## To-do item
Note each line of the entries that includes "provozní". Then copy those lines.

Stored data entries
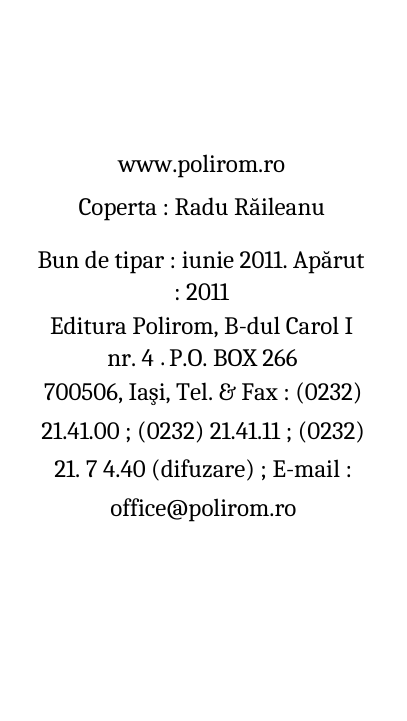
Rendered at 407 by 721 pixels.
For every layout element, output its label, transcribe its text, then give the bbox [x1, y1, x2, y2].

text www.polirom.ro [29, 150, 374, 179]
text Bun de tipar : iunie 2011. Apărut : 2011 [35, 246, 366, 307]
text 700506, Iaşi, Tel. & Fax : (0232) 21.41.00 ; (0232) 21.41.11 ; (0232) 21. 7 4.40 (difuzare) ; E-mail : office@polirom.ro [29, 378, 377, 523]
text Editura Polirom, B-dul Carol I nr. 4 • P.O. BOX 266 [35, 312, 368, 372]
text Coperta : Radu Răileanu [35, 193, 368, 222]
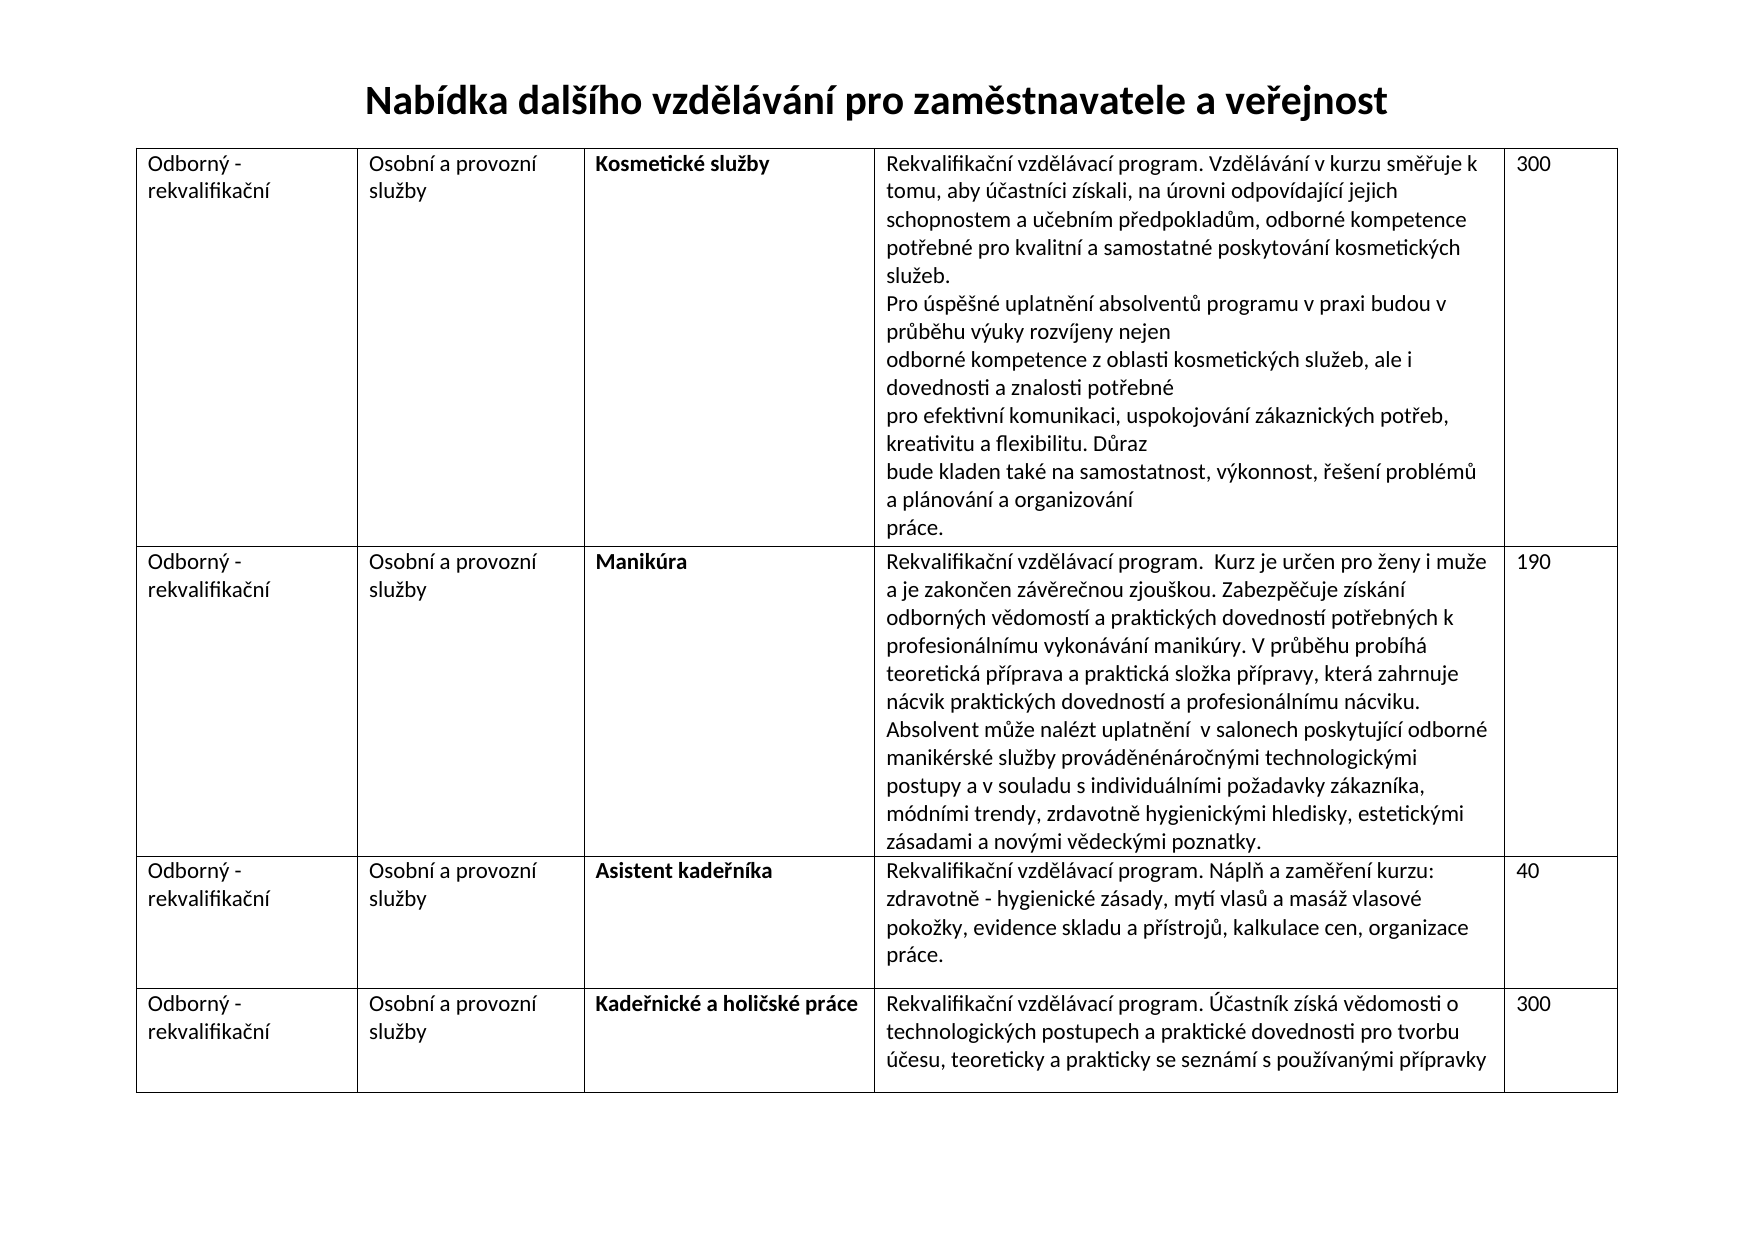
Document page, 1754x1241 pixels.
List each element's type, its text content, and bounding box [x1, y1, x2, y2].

table_cell Osobní a provozní služby [358, 149, 584, 546]
table_cell Osobní a provozní služby [358, 547, 584, 856]
table_cell 300 [1505, 989, 1617, 1092]
table_cell Asistent kadeřníka [585, 857, 874, 988]
table_cell Manikúra [585, 547, 874, 856]
table_cell Odborný - rekvalifikační [137, 547, 357, 856]
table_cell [137, 989, 357, 1092]
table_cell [137, 149, 357, 546]
table_cell Odborný - rekvalifikační [137, 857, 357, 988]
table_cell 40 [1505, 857, 1617, 988]
table_cell Osobní a provozní služby [358, 857, 584, 988]
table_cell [875, 989, 1504, 1092]
table_cell Rekvalifikační vzdělávací program. Náplň a zaměření kurzu: zdravotně - hygienické zásady, mytí vlasů a masáž vlasové pokožky, evidence skladu a přístrojů, kalkulace cen, organizace práce. [875, 857, 1504, 988]
table_cell 190 [1505, 547, 1617, 856]
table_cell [358, 989, 584, 1092]
table_cell Rekvalifikační vzdělávací program. Vzdělávání v kurzu směřuje k tomu, aby účastníci získali, na úrovni odpovídající jejich schopnostem a učebním předpokladům, odborné kompetence potřebné pro kvalitní a samostatné poskytování kosmetických služeb. Pro úspěšné uplatnění absolventů programu v praxi budou v průběhu výuky rozvíjeny nejen odborné kompetence z oblasti kosmetických služeb, ale i dovednosti a znalosti potřebné pro efektivní komunikaci, uspokojování zákaznických potřeb, kreativitu a flexibilitu. Důraz bude kladen také na samostatnost, výkonnost, řešení problémů a plánování a organizování práce. [875, 149, 1504, 546]
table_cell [585, 989, 874, 1092]
table_cell 300 [1505, 149, 1617, 546]
table_cell Rekvalifikační vzdělávací program. Kurz je určen pro ženy i muže a je zakončen závěrečnou zjouškou. Zabezpěčuje získání odborných vědomostí a praktických dovedností potřebných k profesionálnímu vykonávání manikúry. V průběhu probíhá teoretická příprava a praktická složka přípravy, která zahrnuje nácvik praktických dovedností a profesionálnímu nácviku. Absolvent může nalézt uplatnění v salonech poskytující odborné manikérské služby prováděnénáročnými technologickými postupy a v souladu s individuálními požadavky zákazníka, módními trendy, zrdavotně hygienickými hledisky, estetickými zásadami a novými vědeckými poznatky. [875, 547, 1504, 856]
table_cell Kosmetické služby [585, 149, 874, 546]
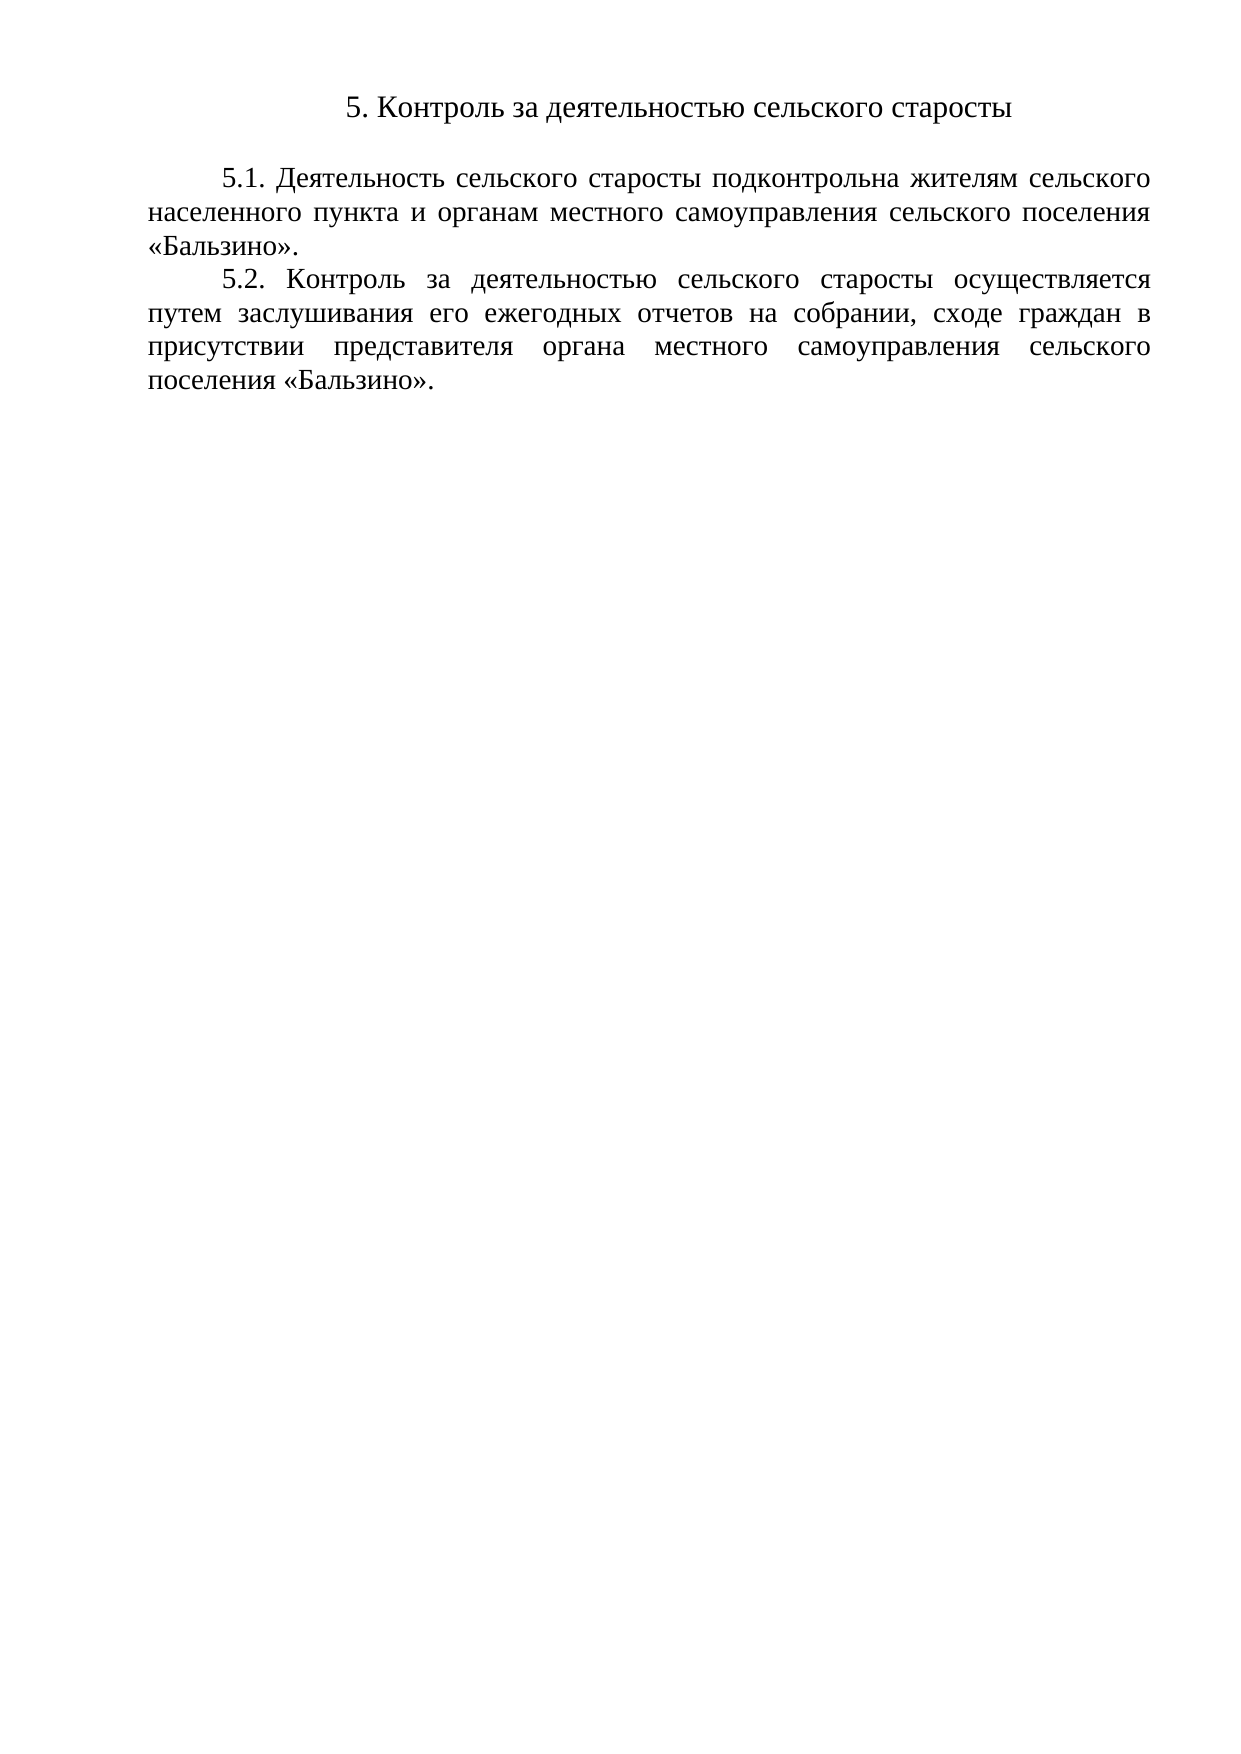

## Solution for this exercise
table_cell Osobní a provozní služby [358, 149, 584, 546]
table_cell Osobní a provozní služby [358, 547, 584, 856]
table_cell Osobní a provozní služby [358, 857, 584, 988]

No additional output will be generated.